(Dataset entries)
········
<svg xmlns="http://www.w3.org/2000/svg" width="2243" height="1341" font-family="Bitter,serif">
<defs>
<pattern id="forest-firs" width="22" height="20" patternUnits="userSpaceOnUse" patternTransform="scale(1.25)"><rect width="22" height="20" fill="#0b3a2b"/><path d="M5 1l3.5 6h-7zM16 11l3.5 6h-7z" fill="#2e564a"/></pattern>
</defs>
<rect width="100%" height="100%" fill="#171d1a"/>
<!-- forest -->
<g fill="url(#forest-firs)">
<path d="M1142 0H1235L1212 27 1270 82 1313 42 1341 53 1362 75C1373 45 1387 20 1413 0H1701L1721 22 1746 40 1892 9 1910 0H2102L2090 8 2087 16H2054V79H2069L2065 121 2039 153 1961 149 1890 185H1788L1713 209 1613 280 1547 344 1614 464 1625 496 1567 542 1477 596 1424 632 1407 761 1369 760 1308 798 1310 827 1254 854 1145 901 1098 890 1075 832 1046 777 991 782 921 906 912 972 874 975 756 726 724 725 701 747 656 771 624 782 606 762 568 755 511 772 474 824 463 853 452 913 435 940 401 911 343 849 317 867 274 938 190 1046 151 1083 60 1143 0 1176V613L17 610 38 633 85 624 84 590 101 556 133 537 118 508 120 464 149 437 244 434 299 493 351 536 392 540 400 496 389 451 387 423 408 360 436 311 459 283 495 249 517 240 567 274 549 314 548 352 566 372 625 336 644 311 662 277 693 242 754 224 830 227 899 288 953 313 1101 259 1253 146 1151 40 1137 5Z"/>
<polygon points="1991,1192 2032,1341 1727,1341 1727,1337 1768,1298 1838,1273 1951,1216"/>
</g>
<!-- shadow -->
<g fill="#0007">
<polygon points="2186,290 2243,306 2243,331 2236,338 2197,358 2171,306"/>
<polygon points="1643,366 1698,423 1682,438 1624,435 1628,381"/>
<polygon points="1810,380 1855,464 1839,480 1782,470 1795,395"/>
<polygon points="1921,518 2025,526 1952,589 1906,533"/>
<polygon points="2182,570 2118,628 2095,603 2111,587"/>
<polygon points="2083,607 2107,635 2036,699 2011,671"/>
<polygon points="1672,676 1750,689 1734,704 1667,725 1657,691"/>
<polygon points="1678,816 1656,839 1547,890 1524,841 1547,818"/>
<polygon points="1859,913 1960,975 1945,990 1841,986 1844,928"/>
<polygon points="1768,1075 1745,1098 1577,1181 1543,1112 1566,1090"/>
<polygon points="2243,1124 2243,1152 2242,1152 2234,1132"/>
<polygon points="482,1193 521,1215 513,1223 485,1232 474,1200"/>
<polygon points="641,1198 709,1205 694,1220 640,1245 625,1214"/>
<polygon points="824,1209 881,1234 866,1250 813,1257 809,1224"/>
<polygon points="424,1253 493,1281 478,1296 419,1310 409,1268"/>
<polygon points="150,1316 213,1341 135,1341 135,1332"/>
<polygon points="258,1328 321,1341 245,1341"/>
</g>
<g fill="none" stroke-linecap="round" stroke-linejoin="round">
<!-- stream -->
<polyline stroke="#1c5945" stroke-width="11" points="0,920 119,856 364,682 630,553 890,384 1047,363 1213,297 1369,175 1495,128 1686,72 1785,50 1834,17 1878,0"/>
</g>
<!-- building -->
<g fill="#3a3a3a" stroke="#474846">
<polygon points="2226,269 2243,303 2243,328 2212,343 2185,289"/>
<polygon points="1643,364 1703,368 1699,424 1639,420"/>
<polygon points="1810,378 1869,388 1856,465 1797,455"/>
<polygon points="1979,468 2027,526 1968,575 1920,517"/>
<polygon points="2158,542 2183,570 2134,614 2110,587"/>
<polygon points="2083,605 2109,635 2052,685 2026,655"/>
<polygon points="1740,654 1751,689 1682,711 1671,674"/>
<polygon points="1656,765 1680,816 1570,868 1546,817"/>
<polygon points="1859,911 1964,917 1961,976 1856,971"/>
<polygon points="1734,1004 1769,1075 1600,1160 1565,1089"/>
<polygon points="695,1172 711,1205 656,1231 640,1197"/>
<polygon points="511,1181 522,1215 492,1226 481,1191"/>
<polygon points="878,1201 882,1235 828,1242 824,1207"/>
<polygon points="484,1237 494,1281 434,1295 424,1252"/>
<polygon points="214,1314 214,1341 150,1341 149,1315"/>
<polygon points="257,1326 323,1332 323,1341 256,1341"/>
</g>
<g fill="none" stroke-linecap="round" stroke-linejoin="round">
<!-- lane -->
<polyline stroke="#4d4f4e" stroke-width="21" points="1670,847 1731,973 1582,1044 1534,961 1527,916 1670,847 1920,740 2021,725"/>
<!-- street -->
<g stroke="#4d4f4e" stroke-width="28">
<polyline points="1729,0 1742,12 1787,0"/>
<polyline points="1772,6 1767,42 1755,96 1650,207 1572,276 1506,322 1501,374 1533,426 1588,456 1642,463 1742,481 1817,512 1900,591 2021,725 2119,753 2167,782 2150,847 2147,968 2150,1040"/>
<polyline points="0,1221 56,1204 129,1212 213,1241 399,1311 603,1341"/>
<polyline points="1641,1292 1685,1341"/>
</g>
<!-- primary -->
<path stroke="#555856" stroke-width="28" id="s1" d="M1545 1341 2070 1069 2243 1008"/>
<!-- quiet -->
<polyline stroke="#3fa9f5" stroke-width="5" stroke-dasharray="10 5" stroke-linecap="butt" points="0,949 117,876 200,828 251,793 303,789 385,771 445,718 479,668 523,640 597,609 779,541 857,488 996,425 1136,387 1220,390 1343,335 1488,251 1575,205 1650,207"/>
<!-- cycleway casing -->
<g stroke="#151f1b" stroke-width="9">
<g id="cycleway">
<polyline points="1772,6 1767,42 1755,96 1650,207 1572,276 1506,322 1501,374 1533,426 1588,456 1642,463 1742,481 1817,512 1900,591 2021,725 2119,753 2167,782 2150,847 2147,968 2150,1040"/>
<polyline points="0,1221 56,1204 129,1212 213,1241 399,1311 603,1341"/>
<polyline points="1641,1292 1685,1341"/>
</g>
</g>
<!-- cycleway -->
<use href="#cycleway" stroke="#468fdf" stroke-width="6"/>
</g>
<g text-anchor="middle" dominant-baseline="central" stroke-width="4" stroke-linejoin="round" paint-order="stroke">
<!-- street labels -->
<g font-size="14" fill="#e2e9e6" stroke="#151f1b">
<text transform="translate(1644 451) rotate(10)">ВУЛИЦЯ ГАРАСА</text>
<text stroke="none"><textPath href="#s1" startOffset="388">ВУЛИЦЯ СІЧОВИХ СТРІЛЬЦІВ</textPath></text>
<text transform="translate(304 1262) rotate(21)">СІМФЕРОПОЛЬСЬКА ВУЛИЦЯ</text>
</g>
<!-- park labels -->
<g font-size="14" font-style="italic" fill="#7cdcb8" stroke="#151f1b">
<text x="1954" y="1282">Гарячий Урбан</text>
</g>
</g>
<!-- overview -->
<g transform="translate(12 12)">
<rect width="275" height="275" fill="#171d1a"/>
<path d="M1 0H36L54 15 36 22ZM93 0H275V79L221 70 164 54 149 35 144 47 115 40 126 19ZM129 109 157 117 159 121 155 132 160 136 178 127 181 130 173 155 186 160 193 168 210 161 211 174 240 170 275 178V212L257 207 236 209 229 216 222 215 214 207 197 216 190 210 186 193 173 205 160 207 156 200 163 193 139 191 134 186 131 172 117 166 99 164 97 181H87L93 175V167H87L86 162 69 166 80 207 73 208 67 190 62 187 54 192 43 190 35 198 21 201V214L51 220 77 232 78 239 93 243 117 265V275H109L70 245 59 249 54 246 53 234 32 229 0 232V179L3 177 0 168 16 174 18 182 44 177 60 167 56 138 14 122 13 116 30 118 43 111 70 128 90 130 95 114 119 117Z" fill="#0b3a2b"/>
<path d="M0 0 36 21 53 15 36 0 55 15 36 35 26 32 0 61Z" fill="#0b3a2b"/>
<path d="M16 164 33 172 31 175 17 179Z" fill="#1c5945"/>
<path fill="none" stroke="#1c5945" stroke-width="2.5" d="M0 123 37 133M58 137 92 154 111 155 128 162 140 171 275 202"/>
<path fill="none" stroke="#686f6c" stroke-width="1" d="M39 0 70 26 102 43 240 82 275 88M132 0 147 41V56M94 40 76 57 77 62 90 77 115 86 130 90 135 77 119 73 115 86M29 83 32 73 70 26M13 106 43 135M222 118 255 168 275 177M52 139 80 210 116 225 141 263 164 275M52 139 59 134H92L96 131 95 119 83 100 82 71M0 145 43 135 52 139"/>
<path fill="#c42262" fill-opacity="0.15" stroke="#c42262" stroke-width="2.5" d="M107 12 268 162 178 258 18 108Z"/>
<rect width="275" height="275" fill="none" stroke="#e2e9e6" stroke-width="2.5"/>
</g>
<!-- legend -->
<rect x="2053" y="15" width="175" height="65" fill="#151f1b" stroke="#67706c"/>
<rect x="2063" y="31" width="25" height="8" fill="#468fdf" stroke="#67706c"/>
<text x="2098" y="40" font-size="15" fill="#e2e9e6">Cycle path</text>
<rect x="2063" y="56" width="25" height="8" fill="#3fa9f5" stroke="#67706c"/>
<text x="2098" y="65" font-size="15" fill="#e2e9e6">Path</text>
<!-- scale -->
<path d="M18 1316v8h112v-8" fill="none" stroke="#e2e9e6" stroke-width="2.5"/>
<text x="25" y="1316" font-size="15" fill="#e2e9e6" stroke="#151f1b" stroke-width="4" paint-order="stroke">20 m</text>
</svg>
········
Starting with the line with "<!-- stream -->" above and going on through the line with "<!-- primary -->", transcribe every line exactly, both ends included, and add nothing.

EXERCISE OUTPUT —
<!-- stream -->
<polyline stroke="#1c5945" stroke-width="11" points="0,920 119,856 364,682 630,553 890,384 1047,363 1213,297 1369,175 1495,128 1686,72 1785,50 1834,17 1878,0"/>
</g>
<!-- building -->
<g fill="#3a3a3a" stroke="#474846">
<polygon points="2226,269 2243,303 2243,328 2212,343 2185,289"/>
<polygon points="1643,364 1703,368 1699,424 1639,420"/>
<polygon points="1810,378 1869,388 1856,465 1797,455"/>
<polygon points="1979,468 2027,526 1968,575 1920,517"/>
<polygon points="2158,542 2183,570 2134,614 2110,587"/>
<polygon points="2083,605 2109,635 2052,685 2026,655"/>
<polygon points="1740,654 1751,689 1682,711 1671,674"/>
<polygon points="1656,765 1680,816 1570,868 1546,817"/>
<polygon points="1859,911 1964,917 1961,976 1856,971"/>
<polygon points="1734,1004 1769,1075 1600,1160 1565,1089"/>
<polygon points="695,1172 711,1205 656,1231 640,1197"/>
<polygon points="511,1181 522,1215 492,1226 481,1191"/>
<polygon points="878,1201 882,1235 828,1242 824,1207"/>
<polygon points="484,1237 494,1281 434,1295 424,1252"/>
<polygon points="214,1314 214,1341 150,1341 149,1315"/>
<polygon points="257,1326 323,1332 323,1341 256,1341"/>
</g>
<g fill="none" stroke-linecap="round" stroke-linejoin="round">
<!-- lane -->
<polyline stroke="#4d4f4e" stroke-width="21" points="1670,847 1731,973 1582,1044 1534,961 1527,916 1670,847 1920,740 2021,725"/>
<!-- street -->
<g stroke="#4d4f4e" stroke-width="28">
<polyline points="1729,0 1742,12 1787,0"/>
<polyline points="1772,6 1767,42 1755,96 1650,207 1572,276 1506,322 1501,374 1533,426 1588,456 1642,463 1742,481 1817,512 1900,591 2021,725 2119,753 2167,782 2150,847 2147,968 2150,1040"/>
<polyline points="0,1221 56,1204 129,1212 213,1241 399,1311 603,1341"/>
<polyline points="1641,1292 1685,1341"/>
</g>
<!-- primary -->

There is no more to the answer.